■ EXERCISE 1:
Reproduce the passage of the auto bailout post word for word, from "Jim Cooper: Democratic" up to and including "just gut feel.".
■ EXERCISE 2:
Go on with the auto bailout post from its final sentence.

■ TEXT UNDER STUDY:
Under current circumstances, however, a default by GM would probably mean loss of ability to pay suppliers, which would mean liquidation — and that, in turn, would mean wiping out probably well over a million jobs at the worst possible moment.
I wanted to draw your attention to two statements about an auto bailout to show where this is going to go ideologically. First, Richard Shelby:
The financial straits that the Big Three find themselves is not the product of our current economic downturn, but instead is the legacy of the uncompetitive structure of its manufacturing and labor force. The financial situation facing the Big Three is not a national problem, but their problem. I do not support the use of U.S taxpayer dollars to reward the mismanagement of Detroit-based auto manufacturers in such a way that allows them to continue and compound their ongoing mistakes. [my emphasis]
Note his emphasis on "competitive" structures of doing business--and paying labor.
What Shelby doesn't mention, of course, is that Alabama is a right to work state. Shelby also doesn't mention that Alabama is home to Honda, Toyota, Hyundai, and Mercedes plants. Shelby also doesn't reveal that many of the cars those manufacturers make in Alabama, without unions, are precisely the kind of behemoths critics attack Detroit for making--only these have foreign nameplates: M-Class SUV, GL-Class SUV (a new model), Pilot SUV, Santa Fe SUV, plus engines for Tacoma and Tundra pick-ups and Sequoia SUVs.
In other words, Shelby isn't opposed to car companies that are stupidly committing and recommitting to SUVs. Rather, he's just opposed to car companies that make SUVs with union labor.
John Boehner: Boehner opposes the bailout, claiming the plan doesn't move the auto industry back towards competitiveness. I assume this is code for "free me of the UAW," since many of Ohio's workers are union auto employees.
Jim Cooper: Democratic Blue Dog Congressman from TN opposes the bailout, calling for conditions on it. TN is another state with auto manufacturing--both the old Saturn plant and Nissan and Volkswagen plants.
John Kyl: In addition to Richard Shelby, Kyl was the other Republican attacking a bailout yesterday. Kyl, of course, is the second-ranking Republican in Senate leadership after Mitch McConnell. I take his appearance on the Sunday shows to be a bit of a surrogate for McConnell, who doesn't want to take the lead on opposing a bailout, though that's just gut feel.

■ EXTRACTED DATA:
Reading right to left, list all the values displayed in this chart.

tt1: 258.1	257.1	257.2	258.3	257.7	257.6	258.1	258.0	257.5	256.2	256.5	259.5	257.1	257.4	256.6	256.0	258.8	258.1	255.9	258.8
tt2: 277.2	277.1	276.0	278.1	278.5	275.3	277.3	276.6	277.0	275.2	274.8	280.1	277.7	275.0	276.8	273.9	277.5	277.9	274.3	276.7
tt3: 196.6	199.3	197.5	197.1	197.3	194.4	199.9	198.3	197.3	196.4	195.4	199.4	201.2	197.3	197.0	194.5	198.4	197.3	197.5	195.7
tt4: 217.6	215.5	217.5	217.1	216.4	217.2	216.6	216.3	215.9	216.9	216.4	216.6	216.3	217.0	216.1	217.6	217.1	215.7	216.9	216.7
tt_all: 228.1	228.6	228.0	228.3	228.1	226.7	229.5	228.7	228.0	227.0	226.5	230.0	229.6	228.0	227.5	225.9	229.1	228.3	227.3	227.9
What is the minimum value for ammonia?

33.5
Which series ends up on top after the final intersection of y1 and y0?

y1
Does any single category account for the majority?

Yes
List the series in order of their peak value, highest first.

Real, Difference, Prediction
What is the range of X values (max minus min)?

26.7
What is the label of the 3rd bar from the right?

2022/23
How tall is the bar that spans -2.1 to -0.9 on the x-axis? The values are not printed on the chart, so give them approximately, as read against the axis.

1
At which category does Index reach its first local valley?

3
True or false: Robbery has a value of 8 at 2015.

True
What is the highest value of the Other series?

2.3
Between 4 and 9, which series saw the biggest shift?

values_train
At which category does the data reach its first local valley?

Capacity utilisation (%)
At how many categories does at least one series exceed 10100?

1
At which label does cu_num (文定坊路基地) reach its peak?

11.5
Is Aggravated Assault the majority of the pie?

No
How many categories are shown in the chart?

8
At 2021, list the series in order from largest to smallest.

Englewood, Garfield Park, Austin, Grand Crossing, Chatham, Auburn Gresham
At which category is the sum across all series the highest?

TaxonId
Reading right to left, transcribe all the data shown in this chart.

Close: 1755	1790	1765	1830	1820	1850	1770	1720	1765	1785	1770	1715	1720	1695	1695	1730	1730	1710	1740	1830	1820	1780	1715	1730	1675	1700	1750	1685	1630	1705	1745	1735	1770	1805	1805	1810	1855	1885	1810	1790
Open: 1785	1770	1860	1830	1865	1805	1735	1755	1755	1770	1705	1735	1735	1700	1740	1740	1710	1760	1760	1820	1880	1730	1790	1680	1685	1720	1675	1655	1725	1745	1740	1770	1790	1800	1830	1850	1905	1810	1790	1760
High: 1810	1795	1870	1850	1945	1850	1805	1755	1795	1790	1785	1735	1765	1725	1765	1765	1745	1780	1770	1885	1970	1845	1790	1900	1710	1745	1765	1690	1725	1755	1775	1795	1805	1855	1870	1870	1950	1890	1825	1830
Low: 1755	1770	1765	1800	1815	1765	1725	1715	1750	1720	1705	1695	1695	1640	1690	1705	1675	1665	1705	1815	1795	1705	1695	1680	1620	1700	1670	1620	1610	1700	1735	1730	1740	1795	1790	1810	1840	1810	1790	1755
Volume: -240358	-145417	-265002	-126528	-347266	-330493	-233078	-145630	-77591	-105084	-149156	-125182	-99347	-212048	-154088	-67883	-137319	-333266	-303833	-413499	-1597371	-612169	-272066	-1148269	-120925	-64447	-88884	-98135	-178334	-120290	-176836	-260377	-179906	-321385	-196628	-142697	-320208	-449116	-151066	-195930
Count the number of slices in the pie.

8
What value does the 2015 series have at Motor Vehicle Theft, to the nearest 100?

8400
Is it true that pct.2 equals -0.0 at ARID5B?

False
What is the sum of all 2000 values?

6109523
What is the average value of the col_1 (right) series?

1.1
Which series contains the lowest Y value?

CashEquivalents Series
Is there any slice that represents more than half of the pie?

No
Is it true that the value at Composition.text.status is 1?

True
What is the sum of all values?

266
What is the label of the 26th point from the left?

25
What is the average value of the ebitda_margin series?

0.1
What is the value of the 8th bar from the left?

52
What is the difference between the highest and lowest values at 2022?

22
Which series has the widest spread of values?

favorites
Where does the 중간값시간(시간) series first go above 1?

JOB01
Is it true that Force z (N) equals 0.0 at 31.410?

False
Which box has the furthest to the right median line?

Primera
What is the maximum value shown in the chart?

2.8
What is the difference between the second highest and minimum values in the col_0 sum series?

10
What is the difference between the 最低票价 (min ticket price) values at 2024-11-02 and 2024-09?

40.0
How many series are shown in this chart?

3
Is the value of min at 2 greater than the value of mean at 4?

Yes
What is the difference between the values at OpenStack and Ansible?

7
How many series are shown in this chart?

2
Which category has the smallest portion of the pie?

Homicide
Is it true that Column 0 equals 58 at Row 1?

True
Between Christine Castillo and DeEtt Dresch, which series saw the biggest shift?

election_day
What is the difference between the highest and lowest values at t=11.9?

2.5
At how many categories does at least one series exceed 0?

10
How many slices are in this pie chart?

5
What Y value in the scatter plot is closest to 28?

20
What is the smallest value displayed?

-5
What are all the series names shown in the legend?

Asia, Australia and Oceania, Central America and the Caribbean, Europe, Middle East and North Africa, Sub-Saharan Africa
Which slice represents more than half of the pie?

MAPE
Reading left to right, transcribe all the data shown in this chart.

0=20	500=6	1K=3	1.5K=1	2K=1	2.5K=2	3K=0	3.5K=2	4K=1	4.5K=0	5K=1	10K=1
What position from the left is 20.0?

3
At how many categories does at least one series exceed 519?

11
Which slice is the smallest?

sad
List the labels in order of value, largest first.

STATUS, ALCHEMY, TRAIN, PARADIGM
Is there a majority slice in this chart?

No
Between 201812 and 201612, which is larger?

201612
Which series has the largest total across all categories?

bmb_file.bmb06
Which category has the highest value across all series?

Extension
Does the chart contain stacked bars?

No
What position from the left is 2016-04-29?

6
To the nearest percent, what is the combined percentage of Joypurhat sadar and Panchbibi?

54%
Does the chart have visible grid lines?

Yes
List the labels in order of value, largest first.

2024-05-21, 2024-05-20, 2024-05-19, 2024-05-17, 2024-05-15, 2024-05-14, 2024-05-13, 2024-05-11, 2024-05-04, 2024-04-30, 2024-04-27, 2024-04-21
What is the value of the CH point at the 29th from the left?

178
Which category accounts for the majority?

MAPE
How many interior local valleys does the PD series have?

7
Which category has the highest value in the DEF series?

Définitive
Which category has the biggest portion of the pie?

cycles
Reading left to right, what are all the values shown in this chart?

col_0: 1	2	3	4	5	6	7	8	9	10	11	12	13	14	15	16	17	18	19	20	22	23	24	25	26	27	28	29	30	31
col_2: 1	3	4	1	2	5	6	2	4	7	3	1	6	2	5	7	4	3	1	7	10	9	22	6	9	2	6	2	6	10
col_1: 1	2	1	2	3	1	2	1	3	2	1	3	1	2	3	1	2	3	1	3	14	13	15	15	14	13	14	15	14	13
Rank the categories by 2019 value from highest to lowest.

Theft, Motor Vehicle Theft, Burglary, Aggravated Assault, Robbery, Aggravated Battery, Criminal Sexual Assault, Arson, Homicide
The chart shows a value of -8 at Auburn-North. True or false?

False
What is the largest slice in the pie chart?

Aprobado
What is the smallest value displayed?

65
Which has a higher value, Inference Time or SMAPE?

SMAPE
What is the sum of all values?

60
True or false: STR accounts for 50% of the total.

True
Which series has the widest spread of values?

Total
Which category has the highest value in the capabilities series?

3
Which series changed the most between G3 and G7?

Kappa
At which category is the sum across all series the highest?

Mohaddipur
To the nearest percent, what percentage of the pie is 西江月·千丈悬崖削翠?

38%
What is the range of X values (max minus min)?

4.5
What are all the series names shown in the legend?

■ TASK OUTPUT 1:
Jim Cooper: Democratic Blue Dog Congressman from TN opposes the bailout, calling for conditions on it. TN is another state with auto manufacturing--both the old Saturn plant and Nissan and Volkswagen plants.
John Kyl: In addition to Richard Shelby, Kyl was the other Republican attacking a bailout yesterday. Kyl, of course, is the second-ranking Republican in Senate leadership after Mitch McConnell. I take his appearance on the Sunday shows to be a bit of a surrogate for McConnell, who doesn't want to take the lead on opposing a bailout, though that's just gut feel.

■ TASK OUTPUT 2:
I've written about this before, but I'm doing it here again, because the wingnuts really need to put an end to this irresponsible bullshit, and pronto. Repeat after me: unions do not cause lower productivity.And, in the big scheme things, I think we can all agree that well paid, secure employees make for a stable society. The problem with the Big Three has far less to do with their employees than it does with their management --- and a capitalistic ethos that requires a myopic obsession with quarterly profits over long term investment. The union members just make the cars they're told to make. It's not their fault if Americans insisted on buying behemoth gas guzzlers and the auto executives insisted on giving them to them knowing full well a day of reckoning was coming.The latest conservative to lie about this is Soren Dayton (who, last I heard, was "suspended" from the McCain campaign for peddling a sleazy, racially charged anti-Obama video). In a recent post about "card check," aka the Employee Free Choice Act (a proposed law that will make it easier to organize a union -- see here for more), Dayton wrote:
The unions and their lackies in the Democratic party are intent on a path that will destroy our productivity for a significant period of time.
Um, not hardly. Even if you didn't know what the economic literature says about this topic, if you stop to consider that the postwar era saw the record high union density in this country as well as unprecedented economic growth and productivity gains, it might give you pause. Indeed, Ezra made just this argument recently.
But actually, there have been some good studies looking at the impact of unions on productivity. Overall, the empirical findings have been mixed. About as many studies show a positive impact on productivity as show a negative impact, and in any case the effects that are found tend to be small. Which is why, for example, economist Barry T. Hirsch, in a survey of the literature on this topic (it's in chapter 7 of this excellent book), recently wrote that "[t]he empirical evidence does not allow one to infer a precise estimate of the average union productivity effect, but my assessment of existing evidence is that the average union effect is very close to zero, and as likely to be somewhat negative as somewhat positive."